Das Zwischenlager selbst liegt etwas außerhalb des Ortes Gorleben und gliedert sich in zwei Bereiche, in denen hochradioaktive Abfälle wie Brennelemente bzw. schwach- und mittelradioaktive Abfälle gelagert werden. Aufgrund von Wartungsarbeiten konnten wir nur das Lager für schwach- und mittelradioaktive Abfälle besichtigen. Hierbei handelte es sich um eine große Lagerhalle, in der in mehreren Buchten große Container und Rundbehälter übereinandergestapelt waren. Vor dem Betreten mussten wir durch eine Sicherheitsschleuse und wurden auch während des Besuchs von einem Wachmann begleitet. Gleichzeitig mit unserem Besuch fand auch ein Besuch des Zwischenlagers durch Kontrolleure der Internationalen Atomenergieorganisation statt, die regelmäßig unangekündigte Kontrollen durchführen.
Der Besuch des Zwischenlagers in Gorleben hat uns einerseits einen Eindruck davon gegeben, wie die Lagerung des radioaktiven Mülls vor Ort abläuft und andererseits die Abläufe aus der Innenperspektive einer Behörde aufgezeigt, die sich als Verwaltungseinheit versteht und nicht als Teil der politischen Sphäre.
T. Heckmann
Treffen mit Miriam Staudte, MdL (B‘90/GRÜNE im Niedersächsischen Landtag)
Nach einem kurzen Aufenthalt in Dannenberg inklusive Falafel-Teller und Toffee- Eistüte ging es für uns wieder zurück nach Meuchefitz. Im Gasthof trafen wir uns am Nachmittag mit der Politikerin Miriam Staudte, die seit 2008 Grünen-Abgeordnete im niedersächsischen Landtages ist. Dort ist sie stellv. Fraktionsvorsitzende und Sprecherin für Landwirtschaft und Atompolitik.
Zu Beginn des Gesprächs berichtete Frau Staudte über ihre Anfänge in der Kommunalpolitik. Die ersten Jahre bringt sie mit viel Frustration in Verbindung: „Wir konnten nur kritisieren und kontern, aber keine eigenen Entscheidungen einbringen. Das hat sich zum Glück geändert“. Im Anschluss ging es um die Anti-Atomkraft- Bewegung im Wendland und die Zusammenarbeit zwischen der Bürgerinitiative und der lokalen Politik.
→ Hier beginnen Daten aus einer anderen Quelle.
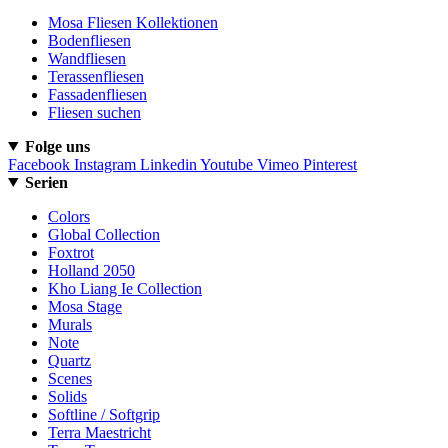
Mosa Fliesen Kollektionen
Bodenfliesen
Wandfliesen
Terassenfliesen
Fassadenfliesen
Fliesen suchen
Folge uns
Facebook
Instagram
Linkedin
Youtube
Vimeo
Pinterest
Serien
Colors
Global Collection
Foxtrot
Holland 2050
Kho Liang Ie Collection
Mosa Stage
Murals
Note
Quartz
Scenes
Solids
Softline / Softgrip
Terra Maestricht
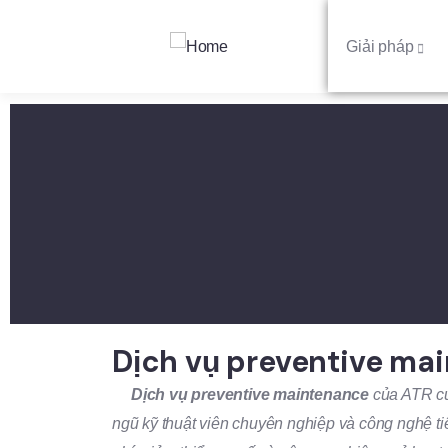
Giải pháp
Dịch vụ preventive ma
Dịch vụ preventive maintenance
của ATR cun
ngũ kỹ thuật viên chuyên nghiệp và công nghệ ti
Laut Staudte gab es immer eine enge Zusammenarbeit zwischen den Bürgerinitiativen und der Politik: „Ohne die BI´s könnte man die politische Arbeit in dem Bereich nicht wirklich machen – Die BI´s wissen gut Bescheid, sind gut vernetzt und geben wertvolle Anregungen, um Themen in das Parlament mit einzubringen“.
Staudte berichtete, dass sie damals als parlamentarische Begleitung auf den Demos war. Die Castoreinsätze seien immer wieder von bürgerrechtswidrigen Eingriffen geprägt gewesen.
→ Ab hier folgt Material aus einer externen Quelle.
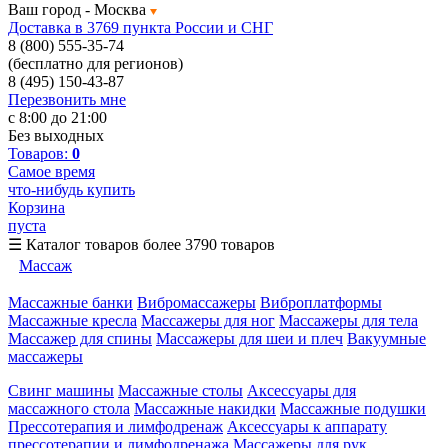
Ваш город -
Москва
Доставка в 3769 пункта России и СНГ
8 (800) 555-35-74
(бесплатно для регионов)
8 (495) 150-43-87
Перезвонить мне
с 8:00 до 21:00
Без выходных
Товаров:
0
Самое время
что-нибудь купить
Корзина
пуста
☰
Каталог товаров
более 3790 товаров
Массаж
Массажные банки
Вибромассажеры
Виброплатформы
Массажные кресла
Массажеры для ног
Массажеры для тела
Массажер для спины
Массажеры для шеи и плеч
Вакуумные
массажеры
Свинг машины
Массажные столы
Аксессуары для
массажного стола
Массажные накидки
Массажные подушки
Прессотерапия и лимфодренаж
Аксессуары к аппарату
прессотерапии и лимфодренажа
Массажеры для рук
Anschließend ging es um landwirtschaftliche Themen wie die Reduktion der Tierzahlen in der Schweinehaltung oder das Spannungsfeld zwischen konventioneller und biologischer Landwirtschaft. Insgesamt empfanden wir, als Kurs, das Gespräch mit Frau Staudte sehr ehrlich und bereichernd.
A. John
Niederhoff Hofstelle 38
Die Niederhoff Hofstelle 38 ist ein Teil des Biosphärenreservates Niedersächsische Elbtalaue und der Arche-Region Flusslandschaft Elbe. Da gibt es eine Landschaft, wie sie heute die Leute in Mitteleuropa kaum mehr kennen. Es gibt Konik-Pferde und Heckrinder, die in den weiten Weidelandschaften der Sudeniederung leben. Die Tiere bewegen sich frei zwischen Wald und Offenland. Außerdem gibt es wertvolle Nahrungsflächen für den Weißstorch und Wiesenbrüter.